[Dataset entries]
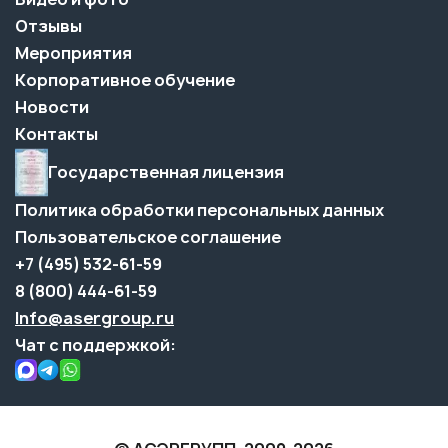
Отзывы
Мероприятия
Корпоративное обучение
Новости
Контакты
Государственная лицензия
Политика обработки персональных данных
Пользовательское соглашение
+7 (495) 532-61-59
8 (800) 444-61-59
Info@asergroup.ru
Чат с поддержкой:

_Exercise instructions_.
Count the lines in the items above that contain the string "персональных". Give only that number.

_Completed exercise_.
1